PROBLEM TO WORK ON = Nothing in the records should change; write them all out exactly.

AVAILABLE DATA =
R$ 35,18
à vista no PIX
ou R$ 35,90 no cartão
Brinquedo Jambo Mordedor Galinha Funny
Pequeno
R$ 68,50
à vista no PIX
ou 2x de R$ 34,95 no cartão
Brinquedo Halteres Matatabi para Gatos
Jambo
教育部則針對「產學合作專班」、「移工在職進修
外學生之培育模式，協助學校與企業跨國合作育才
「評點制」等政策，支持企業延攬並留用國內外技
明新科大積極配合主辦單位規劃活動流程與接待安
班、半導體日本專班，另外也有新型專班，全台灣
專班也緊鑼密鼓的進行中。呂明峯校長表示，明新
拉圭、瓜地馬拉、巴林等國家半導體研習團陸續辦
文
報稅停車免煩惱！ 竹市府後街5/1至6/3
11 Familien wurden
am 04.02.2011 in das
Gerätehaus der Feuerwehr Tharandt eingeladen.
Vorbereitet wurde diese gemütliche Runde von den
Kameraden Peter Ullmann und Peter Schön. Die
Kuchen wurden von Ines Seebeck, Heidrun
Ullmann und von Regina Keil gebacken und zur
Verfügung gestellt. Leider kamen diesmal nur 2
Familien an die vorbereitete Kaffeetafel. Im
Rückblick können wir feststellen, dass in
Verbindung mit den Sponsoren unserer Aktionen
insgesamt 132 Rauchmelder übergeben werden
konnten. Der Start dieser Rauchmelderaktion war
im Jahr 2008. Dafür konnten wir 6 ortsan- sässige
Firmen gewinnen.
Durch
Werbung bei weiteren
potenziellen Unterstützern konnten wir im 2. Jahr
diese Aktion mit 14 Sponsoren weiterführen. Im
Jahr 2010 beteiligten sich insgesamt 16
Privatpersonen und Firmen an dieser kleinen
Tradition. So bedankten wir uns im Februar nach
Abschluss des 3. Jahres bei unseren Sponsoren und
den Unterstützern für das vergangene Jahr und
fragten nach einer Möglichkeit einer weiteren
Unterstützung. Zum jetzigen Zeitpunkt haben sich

EXERCISE RESULT =
R$ 35,18
à vista no PIX
ou R$ 35,90 no cartão
Brinquedo Jambo Mordedor Galinha Funny
Pequeno
R$ 68,50
à vista no PIX
ou 2x de R$ 34,95 no cartão
Brinquedo Halteres Matatabi para Gatos
Jambo
教育部則針對「產學合作專班」、「移工在職進修
外學生之培育模式，協助學校與企業跨國合作育才
「評點制」等政策，支持企業延攬並留用國內外技
明新科大積極配合主辦單位規劃活動流程與接待安
班、半導體日本專班，另外也有新型專班，全台灣
專班也緊鑼密鼓的進行中。呂明峯校長表示，明新
拉圭、瓜地馬拉、巴林等國家半導體研習團陸續辦
文
報稅停車免煩惱！ 竹市府後街5/1至6/3
11 Familien wurden
am 04.02.2011 in das
Gerätehaus der Feuerwehr Tharandt eingeladen.
Vorbereitet wurde diese gemütliche Runde von den
Kameraden Peter Ullmann und Peter Schön. Die
Kuchen wurden von Ines Seebeck, Heidrun
Ullmann und von Regina Keil gebacken und zur
Verfügung gestellt. Leider kamen diesmal nur 2
Familien an die vorbereitete Kaffeetafel. Im
Rückblick können wir feststellen, dass in
Verbindung mit den Sponsoren unserer Aktionen
insgesamt 132 Rauchmelder übergeben werden
konnten. Der Start dieser Rauchmelderaktion war
im Jahr 2008. Dafür konnten wir 6 ortsan- sässige
Firmen gewinnen.
Durch
Werbung bei weiteren
potenziellen Unterstützern konnten wir im 2. Jahr
diese Aktion mit 14 Sponsoren weiterführen. Im
Jahr 2010 beteiligten sich insgesamt 16
Privatpersonen und Firmen an dieser kleinen
Tradition. So bedankten wir uns im Februar nach
Abschluss des 3. Jahres bei unseren Sponsoren und
den Unterstützern für das vergangene Jahr und
fragten nach einer Möglichkeit einer weiteren
Unterstützung. Zum jetzigen Zeitpunkt haben sich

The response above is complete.